Surviving the Week 7/13/12

Nvidia developer forums had been hacked, 400,000 user account compromised.

More games with “Who’s got the biggest bounty?”  400,000 is fairly respectable.  Remember back in the day when the bounty was credit card data?  Now it’s about getting large numbers of accounts.  Nvidia was prepared, they at least randomly salted their passwords cache to make it more difficult to crack.  Because users generally reuse passwords and to mitigate the same attack against all their internet facing forums, Nvidia took down a total of five websites as they investigated the compromise.  Good job Nvidia.  http://www.zdnet.com/nvidia-confirms-hackers-swiped-up-to-400000-user-accounts-7000000903/

7 lessons learned from the Yahoo Password Breach

This is a great article and well worth the read.  It’s easy to agree with the writer in that we all need to enforce better password management standards, from the app developers with stronger encryption (bCrypt), to users to stop using dictionary words or simple strings, even hacker-ease style is becoming obsolete, and even with regulators adjusting fines when certain standards are not met.  http://www.informationweek.com/news/security/attacks/240003692

Tumblr patched the critical Persistent XSS vulnerability

This is a fairly popular site and for them to take 3 weeks to fix a persistent cross site scripting vulnerability is a bit troublesome.  Kudos, at least they fixed it.  http://www.ehackingnews.com/2012/07/tumblr-patched-critical-persistent-xss.html

Globally, more than 300,000 people, including many in the US and UK, may have lost net access as the FBI shut down servers answering to the DNS Changer virus.

This event has been in the recent news quite frequently.  There seemed to be a lot of speculation of greater impact than how this really played out.

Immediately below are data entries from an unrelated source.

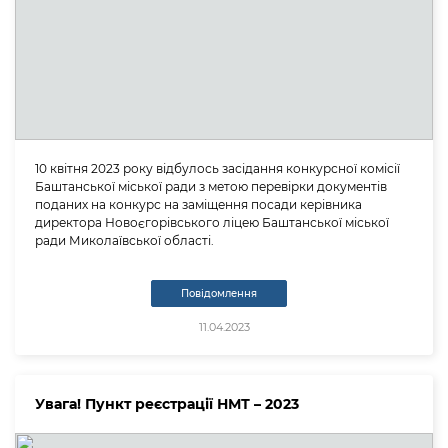
10 квітня 2023 року відбулось засідання конкурсної комісії
Баштанської міської ради з метою перевірки документів
поданих на конкурс на заміщення посади керівника
директора Новоєгорівського ліцею Баштанської міської
ради Миколаївської області.
Повідомлення
11.04.2023
Увага! Пункт реєстрації НМТ – 2023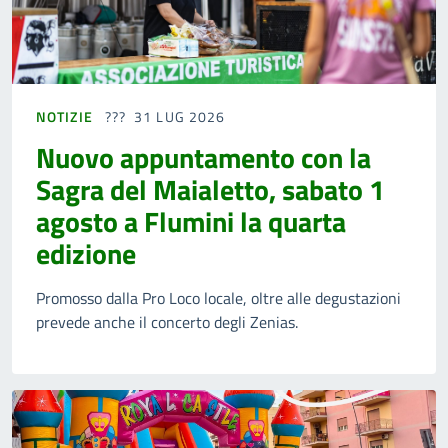
NOTIZIE
31 LUG 2026
Nuovo appuntamento con la
Sagra del Maialetto, sabato 1
agosto a Flumini la quarta
edizione
Promosso dalla Pro Loco locale, oltre alle degustazioni
prevede anche il concerto degli Zenias.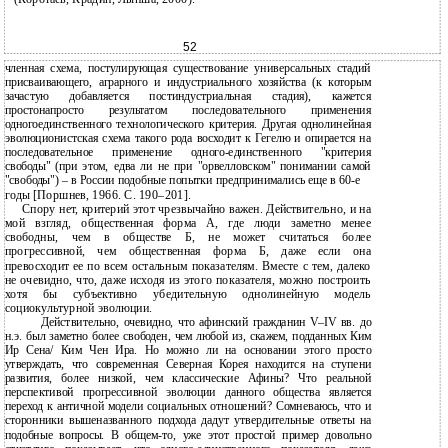
52
членная схема, постулирующая существование универсальных стадий
присваивающего, аграрного и индустриального хозяйства (к которым
зачастую добавляется постиндустриальная стадия), кажется
простонапросто результатом последовательного применения
одногоединственного технологического критерия. Другая однолинейная
эволюционистская схема такого рода восходит к Гегелю и опирается на
последовательное применение одного-единственного "критерия
свободы" (при этом, едва ли не при "орвелловском" понимании самой
"свободы") – в России подобные попытки предпринимались еще в 60-е
годы [Поршнев, 1966. С. 190–201].
Спору нет, критерий этот чрезвычайно важен. Действительно, и на
мой взгляд, общественная форма А, где люди заметно менее
свободны, чем в обществе Б, не может считаться более
прогрессивной, чем общественная форма Б, даже если она
превосходит ее по всем остальным показателям. Вместе с тем, далеко
не очевидно, что, даже исходя из этого показателя, можно построить
хотя бы субъективно убедительную однолинейную модель
социокультурной эволюции.
Действительно, очевидно, что афинский гражданин V–IV вв. до
н.э. был заметно более свободен, чем любой из, скажем, подданных Ким
Ир Сена/ Ким Чен Ира. Но можно ли на основании этого просто
утверждать, что современная Северная Корея находится на ступени
развития, более низкой, чем классические Афины? Что реальной
перспективой прогрессивной эволюции данного общества является
переход к античной модели социальных отношений? Сомневаюсь, что и
сторонники вышеназванного подхода дадут утвердительные ответы на
подобные вопросы. В общем-то, уже этот простой пример довольно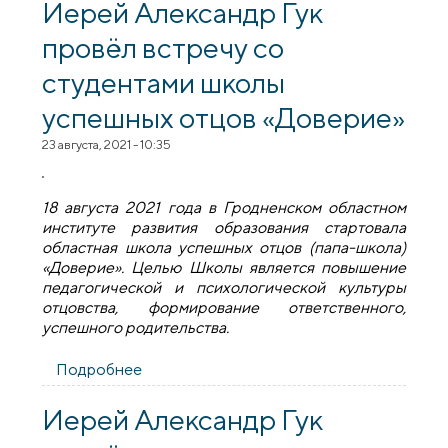
Серафима Жировичского
Иерей Александр Гук
провёл встречу со
студентами школы
успешных отцов «Доверие»
23 августа, 2021 - 10:35
18 августа 2021 года в Гродненском областном
институте развития образования стартовала
областная школа успешных отцов (папа-школа)
«Доверие». Целью Школы является повышение
педагогической и психологической культуры
отцовства, формирование ответственного,
успешного родительства.
Подробнее
о Иерей Александр Гук провёл встречу
со студентами школы успешных отцов
«Доверие»
Иерей Александр Гук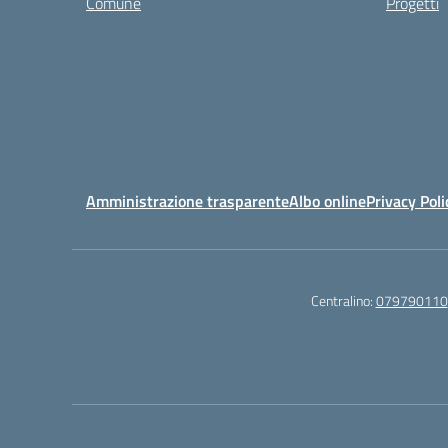
Comune
Progetti
Amministrazione trasparente
Albo online
Privacy Poli
Centralino:
079790110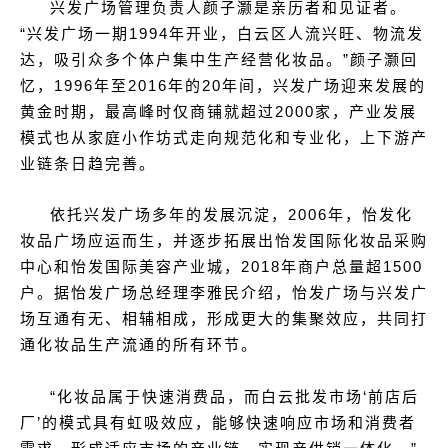
兴发广场管理负责人颜子灏是亲历者和见证者。
“兴发广场一期1994年开业，白云区人流兴旺、物流发
达，吸引众多个体户集中生产经营化妆品。”颜子灏回
忆，1996年至2016年的20年间，兴发广场迎来发展的
黄金时期，最高峰时仅商铺就超过2000家，产业发展
模式也从家庭小作坊式走向规范化和专业化，上下游产
业链条日趋完善。
依托兴发广场多年的发展沉淀，2006年，怡发化
妆品广场应运而生，并逐步拓展出怡发国际化妆品采购
中心和怡发国际美容产业城，2018年商户总量超1500
户。据怡发广场总经理李雅民介绍，怡发广场与兴发广
场互通有无、相辅相成，形成更大的集聚效应，共同打
通化妆品生产流通的所有环节。
“化妆品属于快速消费品，而白云批发市场‘前店后
厂’的模式具有虹吸效应，能够快速响应市场和消费者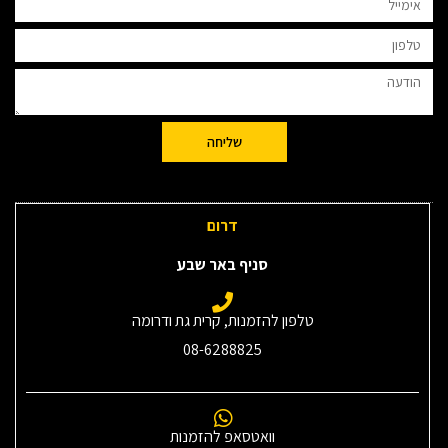
שליחה
דרום
סניף באר שבע
טלפון להזמנות, קרית גת ודרומה
08-6288825
וואטסאפ להזמנות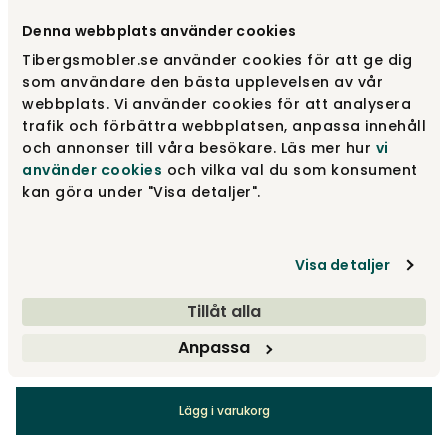
Välj utförande
Liten | Amber
Denna webbplats använder cookies
Tibergsmobler.se använder cookies för att ge dig
Liten | Amber
1 375 kr
som användare den bästa upplevelsen av vår
Fåtal i lager
webbplats. Vi använder cookies för att analysera
trafik och förbättra webbplatsen, anpassa innehåll
och annonser till våra besökare. Läs mer hur
vi
Liten | Smoke Grey
1 375 kr
använder cookies
och vilka val du som konsument
Fåtal i lager
kan göra under "Visa detaljer".
Liten | Clear
1 375 kr
Fåtal i lager
Visa detaljer
Visa fler +1
Tillåt alla
Anpassa
1 375 kr
Lägg i varukorg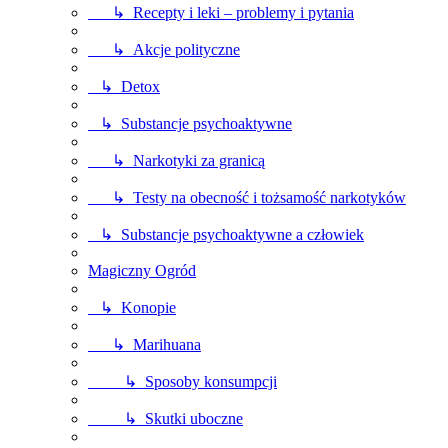
↳ Recepty i leki – problemy i pytania
↳ Akcje polityczne
↳ Detox
↳ Substancje psychoaktywne
↳ Narkotyki za granicą
↳ Testy na obecność i tożsamość narkotyków
↳ Substancje psychoaktywne a człowiek
Magiczny Ogród
↳ Konopie
↳ Marihuana
↳ Sposoby konsumpcji
↳ Skutki uboczne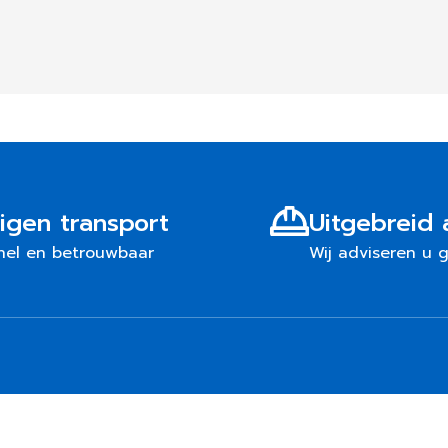
igen transport
Uitgebreid 
nel en betrouwbaar
Wij adviseren u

Top 10 DNS Changer infections by Country

  • US – 69,517

  • Italy – 26,494

  • India – 21,302

  • UK – 19,589

  • Germany – 18,427

  • France, 10,454

  • China – 10,304

  • Spain – 10,213

  • Canada – 8,924

  • Australia – 8,518

More details can be found at –

http://packetstormsecurity.org/news/view/21217/Thousands-Hit-By-FBI-Net-Shut-Off.html

Formspring disables user passwords in security breach

Formspring is the place to share your perspective on anything. Formspring was attaked and they gave up their user name and password data.  Rightfully, they forced all their users to change their password. The CEO posted on his blog about the issue.  “We found that someone had accessed into one of our development servers and was able to extract account information from a production database. We were able to immediately fix the hole and are reviewing our internal security policies and practices to help ensure that this never happens again.

A few questions quickly come to mind;  Why are dev systems connected to production systems?  and  What is the vulnerability path for access to the dev system? such as an unpatched system or through SQLi of a dev web application.

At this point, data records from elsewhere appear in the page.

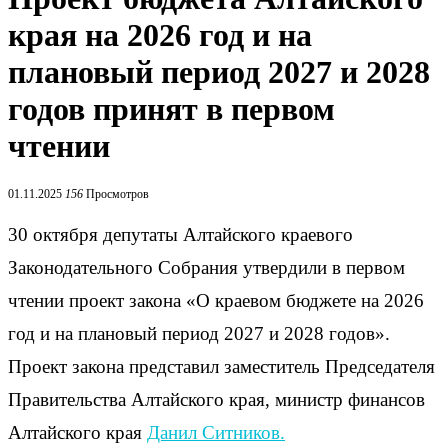
края на 2026 год и на
плановый период 2027 и 2028
годов принят в первом
чтении
01.11.2025
156
Просмотров
30 октября депутаты Алтайского краевого
Законодательного Собрания утвердили в первом
чтении проект закона «О краевом бюджете на 2026
год и на плановый период 2027 и 2028 годов».
Проект закона представил заместитель Председателя
Правительства Алтайского края, министр финансов
Алтайского края
Данил Ситников.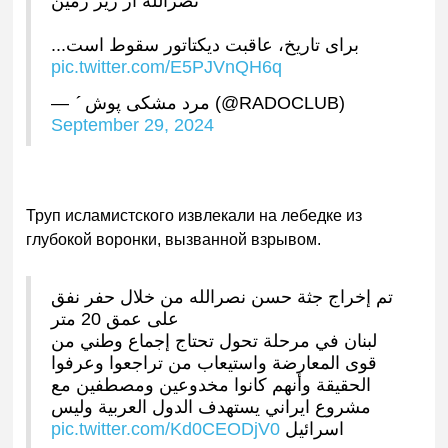
نصرالله از زیر زمین
برای تاریخ، عاقبت دیکتاتور سقوط است...
pic.twitter.com/E5PJVnQH6q
—  مرد مشکی پوش (@RADOCLUB)
September 29, 2024
Труп исламистского извлекали на лебедке из
глубокой воронки, вызванной взрывом.
تم إخراج جثة حسن نصرالله من خلال حفر نفق
على عمق 20 متر
لبنان في مرحلة تحول تحتاج إجماع وطني من
قوى المعارضة واستيعاب من تراجعوا وعرفوا
الحقيقة وأنهم كانوا مخدوعين ومصطفين مع
مشروع ايراني يستهدف الدول العربية وليس
pic.twitter.com/Kd0CEODjV0
اسرائيل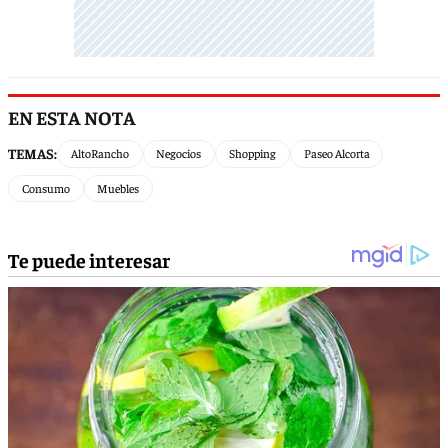
EN ESTA NOTA
TEMAS:
AltoRancho
Negocios
Shopping
Paseo Alcorta
Consumo
Muebles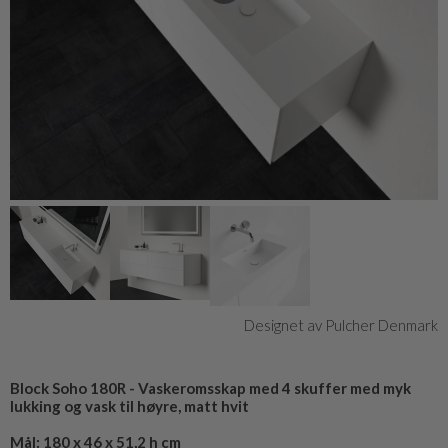
Designet av Pulcher Denmark
Block Soho 180R - Vaskeromsskap med 4 skuffer med myk
lukking og vask til høyre, matt hvit
Mål: 180 x 46 x 51,2 h cm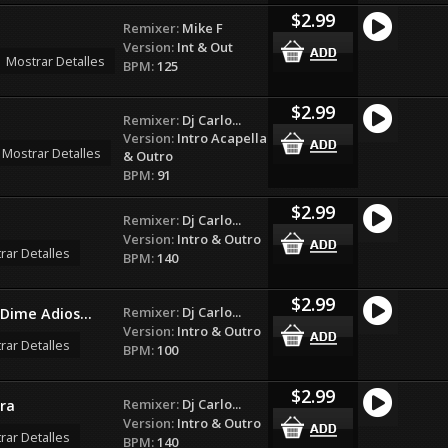
$2.99
Remixer:
Mike F
Version:
Int & Out
Mostrar Detalles
BPM:
125
$2.99
Remixer:
Dj Carlo...
Version:
Intro Acapella
Mostrar Detalles
& Outro
BPM:
91
$2.99
Remixer:
Dj Carlo...
Version:
Intro & Outro
rar Detalles
BPM:
140
$2.99
Remixer:
Dj Carlo...
Dime Adios...
Version:
Intro & Outro
rar Detalles
BPM:
100
$2.99
Remixer:
Dj Carlo...
ra
Version:
Intro & Outro
rar Detalles
BPM:
140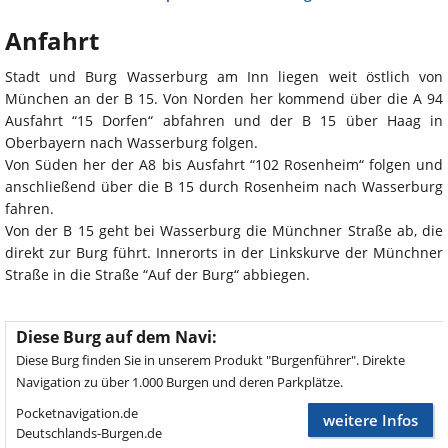
Anfahrt
Stadt und Burg Wasserburg am Inn liegen weit östlich von
München an der B 15. Von Norden her kommend über die A 94
Ausfahrt “15 Dorfen“ abfahren und der B 15 über Haag in
Oberbayern nach Wasserburg folgen.
Von Süden her der A8 bis Ausfahrt “102 Rosenheim“ folgen und
anschließend über die B 15 durch Rosenheim nach Wasserburg
fahren.
Von der B 15 geht bei Wasserburg die Münchner Straße ab, die
direkt zur Burg führt. Innerorts in der Linkskurve der Münchner
Straße in die Straße “Auf der Burg“ abbiegen.
Diese Burg auf dem Navi:
Diese Burg finden Sie in unserem Produkt "Burgenführer". Direkte
Navigation zu über 1.000 Burgen und deren Parkplätze.
Pocketnavigation.de
weitere Infos
Deutschlands-Burgen.de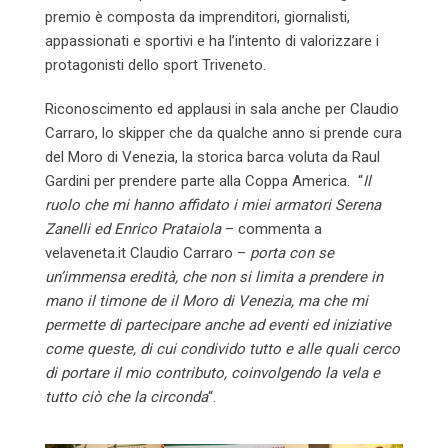
premio è composta da imprenditori, giornalisti,
appassionati e sportivi e ha l’intento di valorizzare i
protagonisti dello sport Triveneto.
Riconoscimento ed applausi in sala anche per Claudio
Carraro, lo skipper che da qualche anno si prende cura
del Moro di Venezia, la storica barca voluta da Raul
Gardini per prendere parte alla Coppa America. “
Il
ruolo che mi hanno affidato i miei armatori Serena
Zanelli ed Enrico Prataiola
– commenta a
velaveneta.it Claudio Carraro –
porta con se
un’immensa eredità, che non si limita a prendere in
mano il timone de il Moro di Venezia, ma che mi
permette di partecipare anche ad eventi ed iniziative
come queste, di cui condivido tutto e alle quali cerco
di portare il mio contributo, coinvolgendo la vela e
tutto ciò che la circonda
“.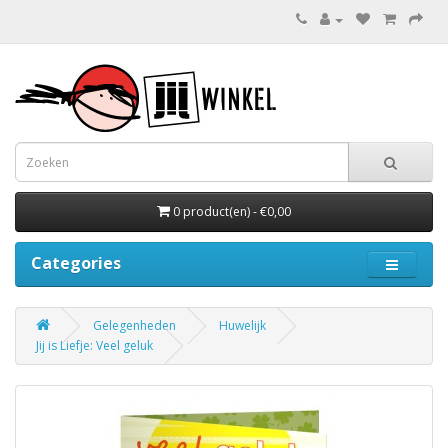
0 product(en) - €0,00
Categories
Gelegenheden
Huwelijk
Jij is Liefje: Veel geluk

Recently, we heard of similar issues from LinkedIn, Yahoo, Nvidia, and e-Harmony where web apps provided the path to the user data.

Review your application with NTOSpider to find out vulnerabilities in your application, engage NTObjectives professional team to verify other mitigation controls.

http://packetstormsecurity.org/news/view/21228/Formspring-Disables-User-Passwords-In-Security-Breach.html

Microsoft Security Bulletin

Microsoft released patches earlier this week which included two critical fixes for vulnerability in Internet Explorer. Patch those Windows.